Every Piece Matters

wire.bmpHere’s a little secret no one in broadcasting should ever admit: I don’t have a television. Well, actually I have one, but it’s not plugged in. I don’t have cable – it’s a very, very low priority for me because I feel like it’s way too easy to waste time on trash TV. If I want to watch a DVD, I pop it into my computer. So while I had heard about how great The Wire is, I had never seen any episodes, until last week…to prepare for the David Simon interview. Now I’m obsessed. When I finished the first thirteen hours of the first season, not wanting it to be over, I started watching the commentary features which are provided along with the DVD set. I just can’t seem to get enough of those Baltimore criminals and the twisted police force who are supposed to bring them to justice. I feel like I know all of the characters – they feel so real, probably because they are. Well, they’re based on real people and real stories – as experienced by David Simon when he was a reporter for the Baltimore Sun and Ed Burns who was a Baltimore city cop.

genkill_posterpage_252.jpgGeneration Kill is their latest creation. After watching five episodes of that HBO miniseries which is also based on true stories from the first days of the invasion of Iraq, I don’t understand why more filmmakers do what David Simon and Ed Burns do. Neither of them are trained screenwriters or producers, so the raw talent they have exercised in this second career of theirs is a marvel to me. Both The Wire and Generation Kill make you feel like you are right there, a fly on the wall in the pits of Baltimore (or one of those Humvees in Iraq), bearing witness to chaos and corruption – and good people doing bad things and bad people doing good things. These television shows are just as complex as humans can be. So much so, I am tempted to finally make the effort to plug in my television in anticipation of the next Simon/Burns production.

Generation Kill is a seven part miniseries that will air every Sunday at 9pm EST starting July 13th. Read more about both shows from the HBO web site.

-Ariana Pekary

Producer Andy Danyo weighs in:

Listen carefully to today’s interview with David Simon, even if you have never heard of "The Wire."  And I hope by the end of it, you’ll seek out the program and watch all five seasons.  I am one who believes, unequivocally, that the "The Wire" is the best thing that has ever been on TV.  It is television-watching that is active and productive, not something you’re doing to relax or veg out for a while.  The tagline for the program is "Listen Carefully" and that’s an imperative that means more than just craning your ears to try to understand what Snoop is saying in her thick accent. Simon listens carefully. And then he explains well.  To prepare for this interview, we went back and read some of the articles he wrote when he was a crime reporter for the Baltimore Sun.  They made me sad for newspapers.  His writing is so effusive, so much more than "two arrested in fatal shooting."  As Bob mentions in the interview, three of the last stories he wrote were gut-wrenching narratives: A 12-year-old girl shot by a stay bullet while she was sitting on her stoop; A piece of a tongue found at a crime scene; A man who loaded up his wife and three kids in the car, parked it behind a strip mall, and blew them all up with a bomb he had hidden ahead of time. Here’s a small excerpt from that story, published under the headline, “A Loving Father’s Tragic Solution” in the Baltimore Sun on September 18, 1995.

 

He needed a stamp — a small detail in his elaborate plan — and he found one at a Royal Farm store, walking into the Rossville outlet on Route 7 at about half past 2 the afternoon of Sept. 11. The letter went into a mailbox too late for that day’s pickup, but no matter; it would get to his parents’ house near Cumberland soon enough.

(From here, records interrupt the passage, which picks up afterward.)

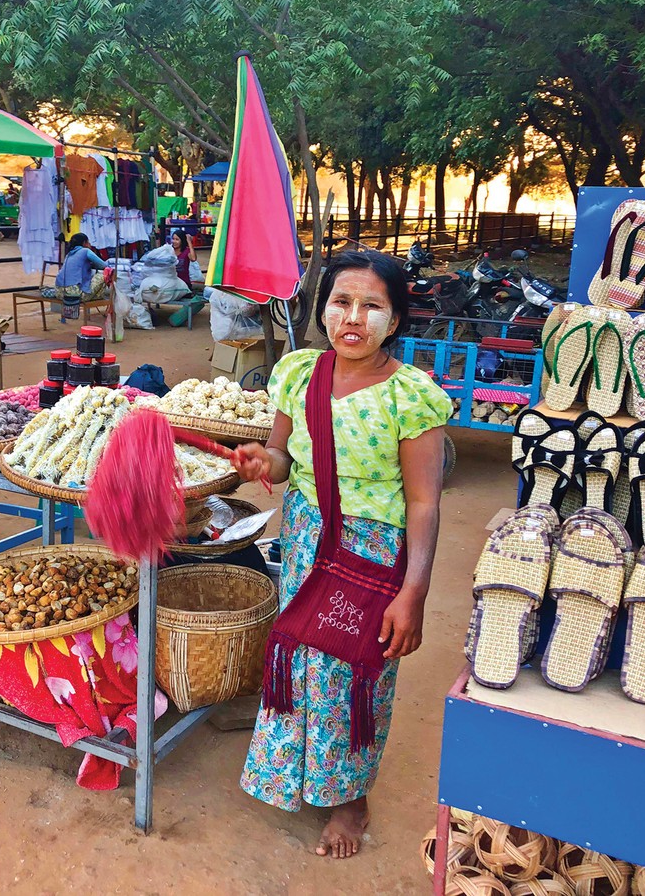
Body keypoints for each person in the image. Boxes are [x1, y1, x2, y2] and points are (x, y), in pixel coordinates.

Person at [231, 250, 452, 859]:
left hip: (372, 554)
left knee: (353, 673)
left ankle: (350, 798)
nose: (353, 318)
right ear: (322, 308)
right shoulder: (299, 374)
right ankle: (299, 776)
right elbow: (283, 458)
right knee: (301, 664)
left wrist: (414, 592)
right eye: (340, 302)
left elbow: (425, 505)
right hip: (306, 542)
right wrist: (260, 463)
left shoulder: (413, 397)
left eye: (372, 306)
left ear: (396, 321)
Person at [52, 233, 106, 322]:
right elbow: (103, 265)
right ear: (84, 243)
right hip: (74, 295)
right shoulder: (85, 251)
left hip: (59, 293)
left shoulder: (69, 254)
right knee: (103, 275)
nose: (90, 244)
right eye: (88, 242)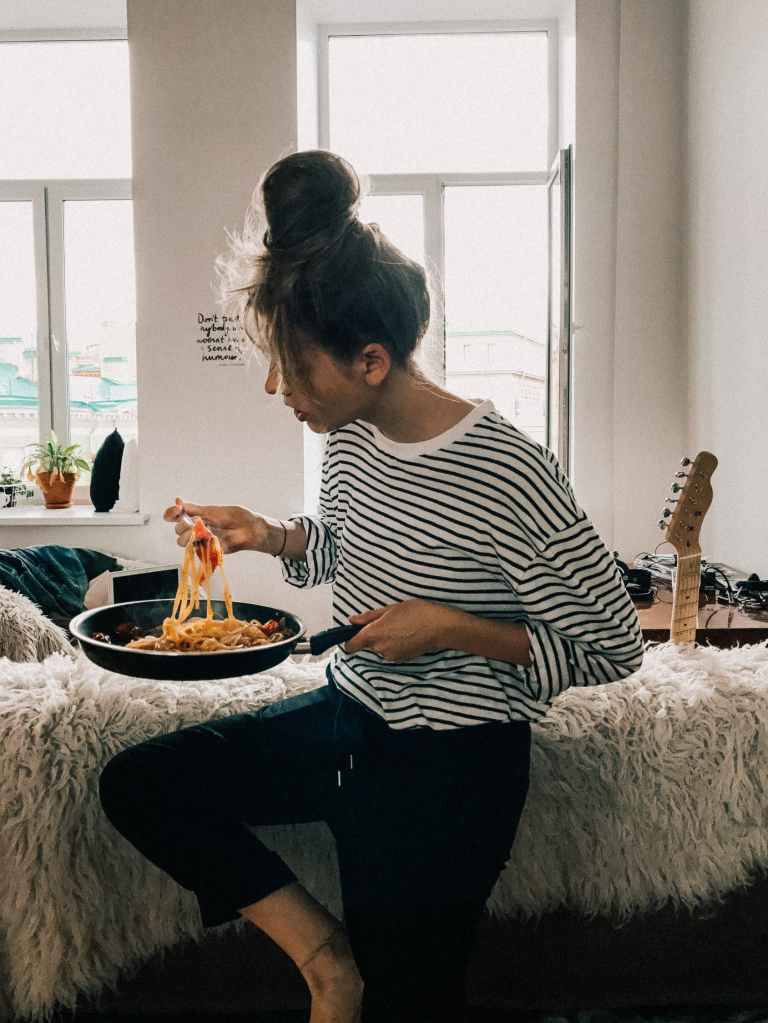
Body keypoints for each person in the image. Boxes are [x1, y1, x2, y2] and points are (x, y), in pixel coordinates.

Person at [98, 150, 645, 1023]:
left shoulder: (507, 469)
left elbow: (614, 646)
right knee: (141, 784)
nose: (278, 388)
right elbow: (341, 549)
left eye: (294, 366)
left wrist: (447, 627)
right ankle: (327, 962)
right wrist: (269, 534)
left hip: (452, 770)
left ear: (372, 360)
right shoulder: (348, 438)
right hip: (347, 718)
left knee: (412, 1002)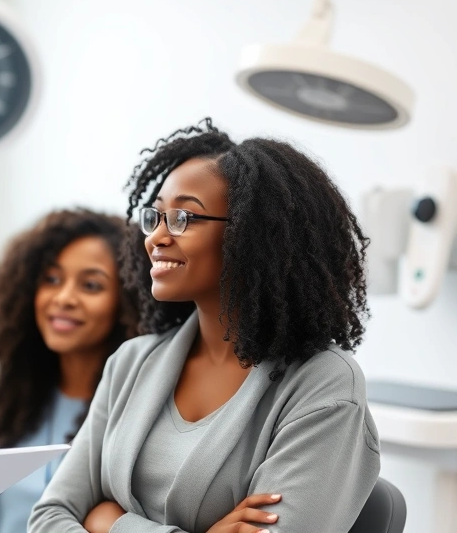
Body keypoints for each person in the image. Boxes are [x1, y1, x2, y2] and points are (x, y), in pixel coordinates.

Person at [28, 119, 380, 533]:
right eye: (156, 216)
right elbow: (48, 519)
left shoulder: (322, 385)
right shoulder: (132, 362)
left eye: (183, 218)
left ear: (254, 234)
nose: (156, 237)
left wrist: (108, 522)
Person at [0, 208, 140, 533]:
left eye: (90, 285)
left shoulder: (137, 414)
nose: (64, 298)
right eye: (52, 279)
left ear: (126, 300)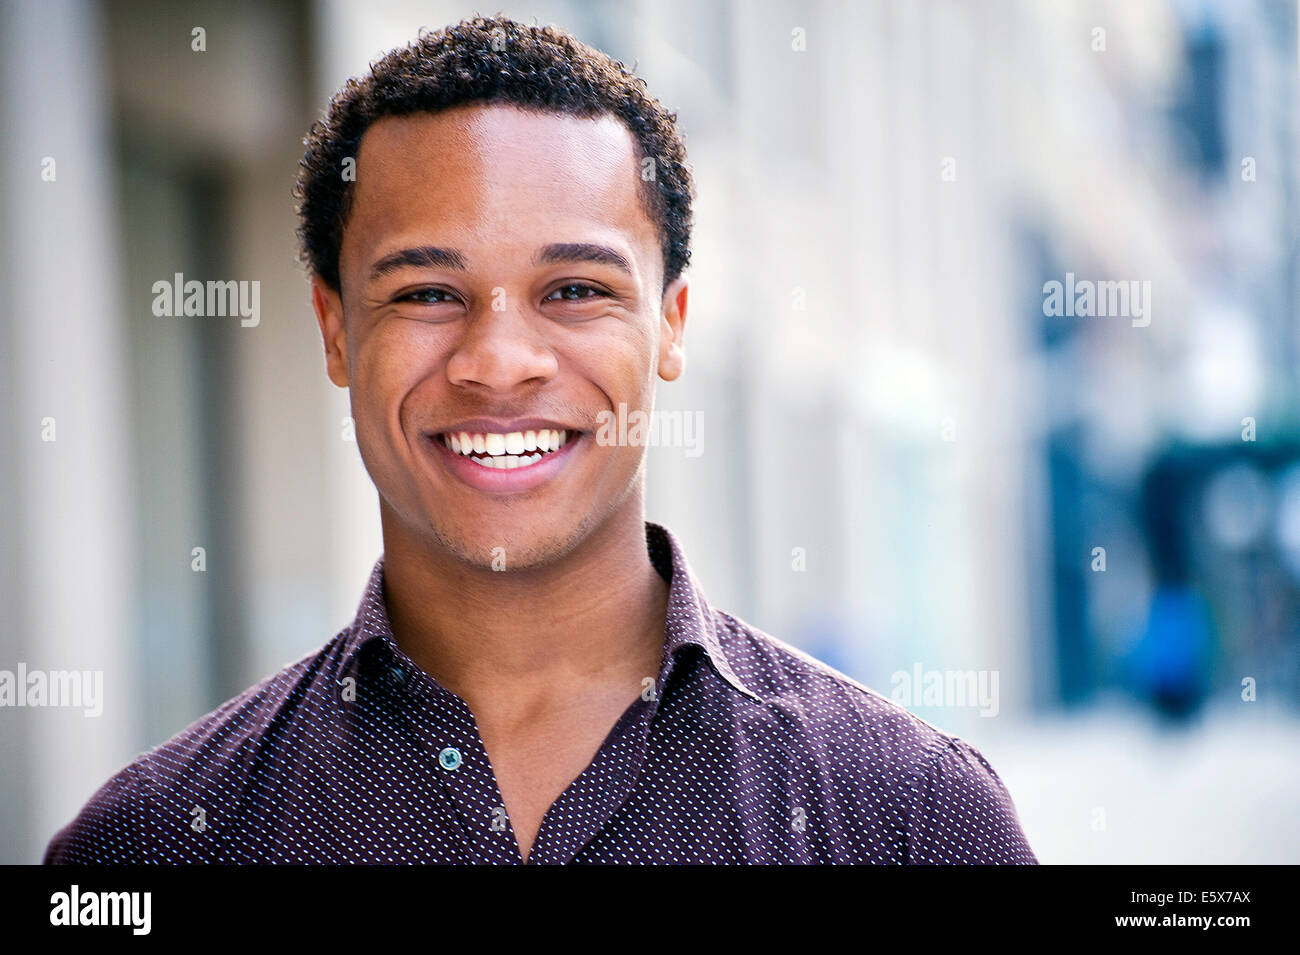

"For my family, I feel this is the only option I have left," he had written.

What remained now was the last critical step, the one to give the letter meaning. Just before 6 that evening, Mark Alen Clark gathered everything he cared about — the wife who had left him, the three children he felt he had lost — collecting the essential elements of his life in a 1987 Ford station wagon and parking behind an Essex shopping center. There, he blew his world apart.

To most everyone, the deed was incomprehensible; the verdict on the soul of the bomber was certain and fixed. This was absolute evil, cruel and senseless. But to many of those who knew the 32-year-old Mark Clark and watched his life collapse, the bombing in Essex last week was even more horrifying. They recognized the sad and desperate logic that provoked it.

This type of writing seldom has a place in newspapers today.  It’s also an example of the type of nuance and detail that you’ll find in “The Wire.”  I can’t get enough of David Simon explaining the thought process and deliberateness behind the show.  If you feel the same way, you’ll enjoy this discussion from The Atlantic, especially Simon’s response. It’s thoughtful people arguing thoughtfully about a television show.  You don’t come across that too often.  Also, a little silly treat for fans here.

 

 – Andy, who still misses and thinks about Wallace often.